Thursday, 31 July 2014

“Come up here if you don’t know how to peen” …

Andrea Gilpin from Caring for God's Acre

… so shouted out our guide for the day, Andrea Gilpin, of aptly named Caring for God’s Acre from the top of a Tintern graveyard one hot and sunny July day.


Andrea displays the range of blades
A small group of AONB volunteers was on a steep learning curve that day as we were introduced to scythes and scything and encouraged to mow as much of St Mary’s churchyard as we could. Few of us had touched a scythe before and we listened intently to tips on carrying, sharpening and even on how to stand in a group (scythes on ground in front of you, edge down). We learned that scythes have a snath (shaft) and a blade, and that a blade has a tip, heel, tang, beard, belly and knob. Oh, and that peening is a hammering technique which cold forges the blade to bring it back to a thin profile.
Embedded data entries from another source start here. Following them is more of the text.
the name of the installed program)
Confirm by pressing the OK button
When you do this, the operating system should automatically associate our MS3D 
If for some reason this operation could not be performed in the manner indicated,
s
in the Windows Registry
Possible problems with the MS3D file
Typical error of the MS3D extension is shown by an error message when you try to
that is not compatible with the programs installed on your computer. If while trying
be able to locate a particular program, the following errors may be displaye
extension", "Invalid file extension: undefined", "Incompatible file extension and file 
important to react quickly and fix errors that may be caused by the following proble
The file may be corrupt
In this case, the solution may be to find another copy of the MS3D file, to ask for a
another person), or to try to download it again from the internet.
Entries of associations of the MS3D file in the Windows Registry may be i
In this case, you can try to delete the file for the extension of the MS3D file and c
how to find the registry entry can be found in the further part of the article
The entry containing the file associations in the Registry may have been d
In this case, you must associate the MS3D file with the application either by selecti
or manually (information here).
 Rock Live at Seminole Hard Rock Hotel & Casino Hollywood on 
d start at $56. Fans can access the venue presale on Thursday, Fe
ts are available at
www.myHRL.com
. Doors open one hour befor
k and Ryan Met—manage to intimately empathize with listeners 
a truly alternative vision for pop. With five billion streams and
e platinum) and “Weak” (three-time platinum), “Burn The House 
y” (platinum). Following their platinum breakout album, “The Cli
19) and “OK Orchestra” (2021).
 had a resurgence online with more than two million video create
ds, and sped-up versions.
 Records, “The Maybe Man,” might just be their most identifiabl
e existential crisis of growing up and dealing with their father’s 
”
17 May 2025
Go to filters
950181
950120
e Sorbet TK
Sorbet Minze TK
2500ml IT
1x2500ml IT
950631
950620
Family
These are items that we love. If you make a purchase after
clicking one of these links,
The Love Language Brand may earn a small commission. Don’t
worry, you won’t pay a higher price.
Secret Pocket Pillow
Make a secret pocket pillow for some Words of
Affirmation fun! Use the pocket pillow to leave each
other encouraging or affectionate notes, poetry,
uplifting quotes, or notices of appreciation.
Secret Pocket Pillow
The churchyard was overgrown with long grass, bracken and many weeds, all of which covered ruined stones and metalwork. We couldn’t have had a much tougher introduction as we were scything in tight spaces on sloping land, constantly in danger of damaging the blade tip on hidden objects. Somehow, we made progress and it wasn’t too long before those who weren’t scything were carrying away our fresh hay on pitchforks. It was a curious scene: a country churchyard with no one in it apart from our group of scythers and forkers looking very much as it might have done in the Middle Ages.


Andrea was an excellent instructor and we all learned a good deal from the day. We even managed to mow some of the yard too!



The following Thursday saw AONB volunteers in action again, this time assisting the Gwent Wildlife Trust at its Pentwyn Farm site in Penallt, a few miles further up the valley. Our task was to spread green hay onto one of the farm’s larger fields in order to further diversify the plant species growing in the meadow there. Our green hay had been cut and baled that morning from a field near Wet Meadow, just to the north of Trellech, and sat in an ominously large pile on a trailer in the Pentwyn field. Luckily, the field had already been mown and scarified and the bales were deposited regularly around it, so our task was “merely” to spread the hay evenly all over it.


We had pitchforks and rakes at our disposal but, following a wide variety of individual experimentation, all but one of us soon dispensed with them and scattered the hay by hand, again giving a scene redolent of medieval times. The sun was hot and the Penallt mercury hit 26C for much of the time. Sarah’s sunscreen was much in demand (her insect repellent proving to be redundant) and her frequent calls for drinks breaks were both welcome and necessary as the work was not only hot but very dusty too. Seeds got everywhere, even to the extent of mysteriously filling pockets with several ounces at a time and many shower drainage systems were strangely challenged later on!


All in all, some 150 bales were scattered and we broke the back of the work needed to be done. Can’t wait to have a look next spring to see the results of our labours!